-- PROBLEM DETAILS --
Restate word for word the lines of the records below, starting at the line that contains "Numbers: x, y, z, sx, sy, sz, roll, pitch, yaw." and ending at the line that contains "3. bag [128,40,407,256]", with both of those lines included and nothing else.

-- LISTED RECORDS --
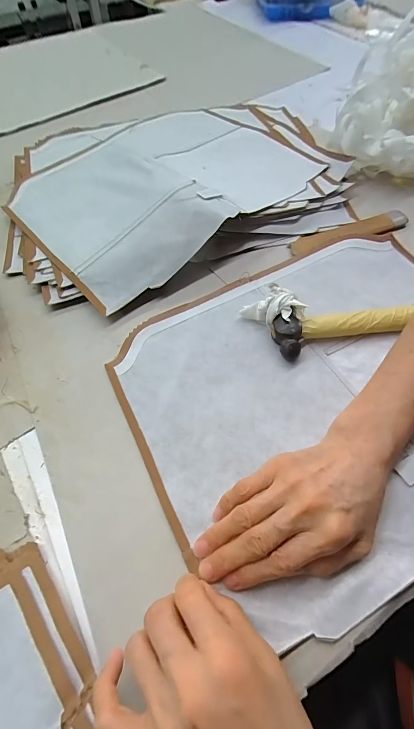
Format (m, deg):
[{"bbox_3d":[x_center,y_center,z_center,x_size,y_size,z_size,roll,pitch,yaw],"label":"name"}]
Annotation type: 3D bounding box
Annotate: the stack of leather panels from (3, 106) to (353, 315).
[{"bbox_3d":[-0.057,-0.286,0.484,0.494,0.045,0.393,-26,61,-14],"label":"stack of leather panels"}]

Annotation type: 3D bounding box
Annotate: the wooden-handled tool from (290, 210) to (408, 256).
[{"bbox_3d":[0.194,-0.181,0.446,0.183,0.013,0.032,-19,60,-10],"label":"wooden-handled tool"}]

---

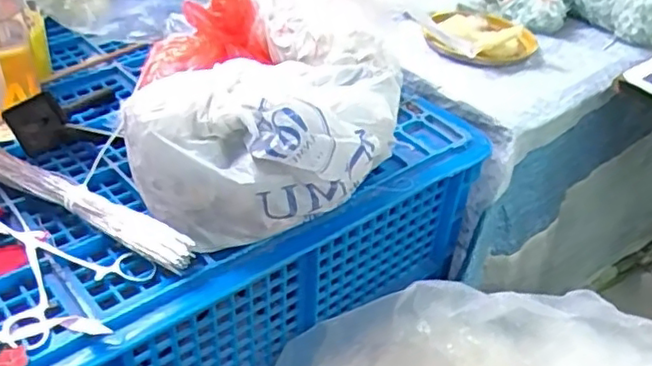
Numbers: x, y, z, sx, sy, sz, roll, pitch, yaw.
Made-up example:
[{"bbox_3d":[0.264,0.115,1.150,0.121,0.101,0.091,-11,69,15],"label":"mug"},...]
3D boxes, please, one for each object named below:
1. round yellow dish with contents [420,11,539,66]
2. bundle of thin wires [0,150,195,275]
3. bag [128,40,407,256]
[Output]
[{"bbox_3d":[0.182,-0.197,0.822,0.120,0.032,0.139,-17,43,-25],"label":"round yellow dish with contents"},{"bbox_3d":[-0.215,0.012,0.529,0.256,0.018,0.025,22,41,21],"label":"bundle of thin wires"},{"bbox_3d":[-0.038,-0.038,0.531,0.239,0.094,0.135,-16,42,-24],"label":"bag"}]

--

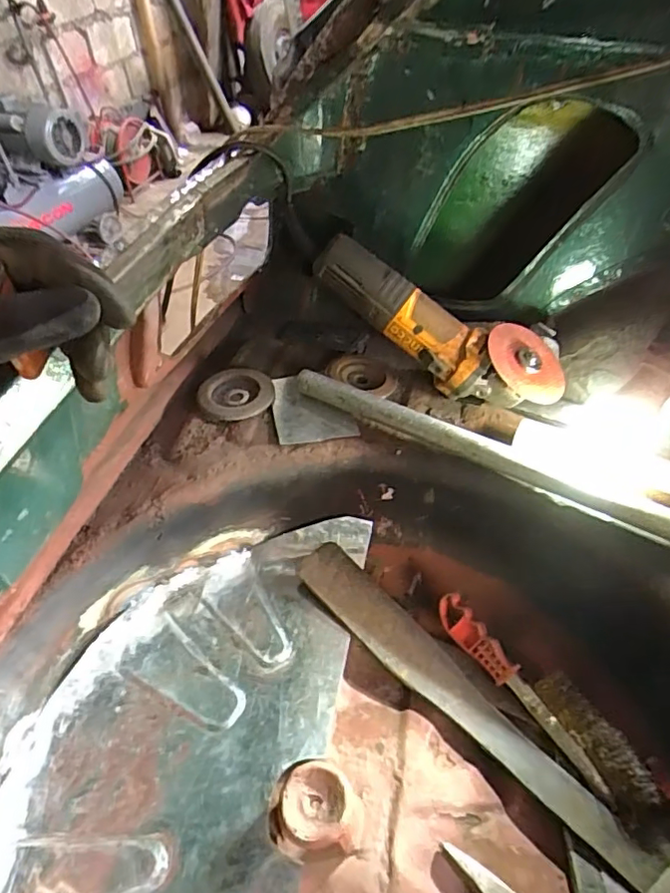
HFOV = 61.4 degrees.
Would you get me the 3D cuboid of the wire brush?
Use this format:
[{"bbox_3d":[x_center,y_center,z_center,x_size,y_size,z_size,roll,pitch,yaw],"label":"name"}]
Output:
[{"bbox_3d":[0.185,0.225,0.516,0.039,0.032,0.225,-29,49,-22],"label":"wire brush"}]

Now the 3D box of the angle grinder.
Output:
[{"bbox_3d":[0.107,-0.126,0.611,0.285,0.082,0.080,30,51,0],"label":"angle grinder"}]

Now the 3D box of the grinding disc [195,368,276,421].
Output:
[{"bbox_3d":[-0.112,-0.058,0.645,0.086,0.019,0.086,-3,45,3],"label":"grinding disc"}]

-- REPLY TO THE TASK --
Numbers: x, y, z, sx, sy, sz, roll, pitch, yaw.
Made-up example:
[{"bbox_3d":[0.264,0.115,1.150,0.121,0.101,0.091,-11,69,15],"label":"mug"},...]
3D boxes, please, one for each object named below:
1. round yellow dish with contents [420,11,539,66]
2. bundle of thin wires [0,150,195,275]
3. bag [128,40,407,256]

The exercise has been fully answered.